Enregistrements sources
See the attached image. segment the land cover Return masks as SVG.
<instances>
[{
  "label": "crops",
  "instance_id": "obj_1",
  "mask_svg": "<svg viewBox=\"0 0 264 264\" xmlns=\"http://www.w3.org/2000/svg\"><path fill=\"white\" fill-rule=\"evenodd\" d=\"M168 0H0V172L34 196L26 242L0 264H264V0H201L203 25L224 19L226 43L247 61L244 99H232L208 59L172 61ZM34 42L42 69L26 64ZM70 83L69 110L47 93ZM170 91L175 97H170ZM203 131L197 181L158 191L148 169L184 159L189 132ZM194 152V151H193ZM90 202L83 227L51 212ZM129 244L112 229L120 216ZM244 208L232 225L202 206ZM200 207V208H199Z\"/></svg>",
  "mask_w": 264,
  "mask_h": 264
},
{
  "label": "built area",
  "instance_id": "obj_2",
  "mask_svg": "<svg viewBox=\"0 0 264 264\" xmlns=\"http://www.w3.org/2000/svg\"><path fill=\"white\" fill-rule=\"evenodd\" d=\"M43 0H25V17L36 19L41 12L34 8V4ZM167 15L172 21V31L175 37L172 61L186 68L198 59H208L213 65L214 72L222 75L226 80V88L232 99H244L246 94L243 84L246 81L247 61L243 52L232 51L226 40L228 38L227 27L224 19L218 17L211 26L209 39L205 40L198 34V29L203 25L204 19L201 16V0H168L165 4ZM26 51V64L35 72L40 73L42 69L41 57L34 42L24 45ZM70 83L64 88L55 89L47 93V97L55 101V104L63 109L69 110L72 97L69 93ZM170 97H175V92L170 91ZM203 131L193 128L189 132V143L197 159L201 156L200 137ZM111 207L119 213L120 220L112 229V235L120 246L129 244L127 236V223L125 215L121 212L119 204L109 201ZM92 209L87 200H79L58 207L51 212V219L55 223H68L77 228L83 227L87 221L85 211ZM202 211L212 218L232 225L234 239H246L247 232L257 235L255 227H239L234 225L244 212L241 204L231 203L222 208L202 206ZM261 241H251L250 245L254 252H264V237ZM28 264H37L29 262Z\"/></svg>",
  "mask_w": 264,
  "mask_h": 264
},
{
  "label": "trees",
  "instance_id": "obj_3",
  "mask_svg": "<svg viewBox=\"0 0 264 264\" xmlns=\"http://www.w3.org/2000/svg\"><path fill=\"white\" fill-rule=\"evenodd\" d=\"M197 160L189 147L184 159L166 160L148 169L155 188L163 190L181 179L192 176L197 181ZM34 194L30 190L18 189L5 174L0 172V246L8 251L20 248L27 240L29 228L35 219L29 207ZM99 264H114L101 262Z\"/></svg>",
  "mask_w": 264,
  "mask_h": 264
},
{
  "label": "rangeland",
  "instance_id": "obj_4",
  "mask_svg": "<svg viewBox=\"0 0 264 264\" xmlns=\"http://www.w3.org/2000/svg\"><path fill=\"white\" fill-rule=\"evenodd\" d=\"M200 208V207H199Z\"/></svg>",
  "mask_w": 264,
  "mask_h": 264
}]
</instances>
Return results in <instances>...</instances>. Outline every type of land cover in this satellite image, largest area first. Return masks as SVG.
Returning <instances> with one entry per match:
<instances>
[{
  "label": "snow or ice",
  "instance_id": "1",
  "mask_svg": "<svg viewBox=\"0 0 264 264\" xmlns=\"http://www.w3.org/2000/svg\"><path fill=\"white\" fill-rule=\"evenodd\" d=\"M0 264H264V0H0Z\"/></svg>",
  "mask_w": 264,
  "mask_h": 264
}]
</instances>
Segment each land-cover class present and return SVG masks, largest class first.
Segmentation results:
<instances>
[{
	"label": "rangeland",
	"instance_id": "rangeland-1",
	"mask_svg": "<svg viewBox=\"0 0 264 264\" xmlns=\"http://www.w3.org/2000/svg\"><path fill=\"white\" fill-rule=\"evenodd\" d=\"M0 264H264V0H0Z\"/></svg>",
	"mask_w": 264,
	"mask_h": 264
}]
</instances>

▶ [Consigne]
Comptez les lignes des enregistrements qui contiennent la chaîne « label » en tenant compte de la casse, puis indiquez uniquement ce nombre.

▶ [Résultat obtenu]
6